* Aim of the exercise: Within the entries below, find each line containing the word "LIST" and copy it.

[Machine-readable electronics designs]
•••

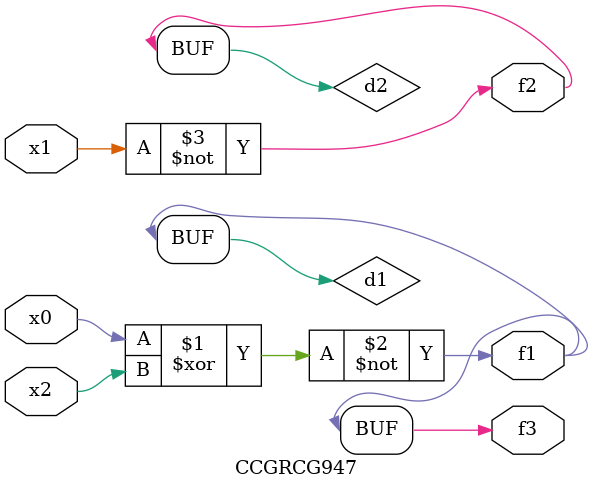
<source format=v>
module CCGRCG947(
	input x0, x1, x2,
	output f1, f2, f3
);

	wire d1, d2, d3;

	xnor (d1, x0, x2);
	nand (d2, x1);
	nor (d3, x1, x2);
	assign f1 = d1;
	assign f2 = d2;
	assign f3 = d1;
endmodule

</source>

•••

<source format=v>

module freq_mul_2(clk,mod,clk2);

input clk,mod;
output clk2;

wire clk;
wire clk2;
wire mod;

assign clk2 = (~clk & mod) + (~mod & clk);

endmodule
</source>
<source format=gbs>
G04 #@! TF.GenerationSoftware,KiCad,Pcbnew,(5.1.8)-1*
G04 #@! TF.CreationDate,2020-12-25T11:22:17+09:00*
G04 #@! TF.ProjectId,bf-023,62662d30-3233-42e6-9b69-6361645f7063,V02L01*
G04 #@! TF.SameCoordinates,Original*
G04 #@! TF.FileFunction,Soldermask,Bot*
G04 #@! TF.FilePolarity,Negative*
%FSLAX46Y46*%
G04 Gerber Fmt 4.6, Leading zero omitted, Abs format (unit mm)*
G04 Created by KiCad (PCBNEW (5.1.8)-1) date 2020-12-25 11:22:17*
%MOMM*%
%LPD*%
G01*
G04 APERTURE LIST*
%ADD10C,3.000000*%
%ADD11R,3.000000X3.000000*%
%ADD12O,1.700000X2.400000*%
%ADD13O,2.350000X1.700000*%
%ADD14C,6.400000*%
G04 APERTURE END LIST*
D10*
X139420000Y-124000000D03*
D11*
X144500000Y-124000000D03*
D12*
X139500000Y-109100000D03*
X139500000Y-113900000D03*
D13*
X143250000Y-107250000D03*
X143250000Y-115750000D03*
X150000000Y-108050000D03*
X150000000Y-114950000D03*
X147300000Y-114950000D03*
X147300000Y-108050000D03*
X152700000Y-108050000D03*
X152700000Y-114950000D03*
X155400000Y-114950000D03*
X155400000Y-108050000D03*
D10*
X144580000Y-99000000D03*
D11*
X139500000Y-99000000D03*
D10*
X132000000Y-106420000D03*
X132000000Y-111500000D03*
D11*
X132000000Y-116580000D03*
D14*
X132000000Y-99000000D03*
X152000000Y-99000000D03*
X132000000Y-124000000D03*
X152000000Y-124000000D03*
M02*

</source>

•••

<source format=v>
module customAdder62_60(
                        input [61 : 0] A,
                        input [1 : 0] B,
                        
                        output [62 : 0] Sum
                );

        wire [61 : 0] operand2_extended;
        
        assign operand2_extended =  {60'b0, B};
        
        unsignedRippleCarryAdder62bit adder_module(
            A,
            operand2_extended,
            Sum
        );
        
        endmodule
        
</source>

•••

* Finished exercise:
G04 APERTURE LIST*
G04 APERTURE END LIST*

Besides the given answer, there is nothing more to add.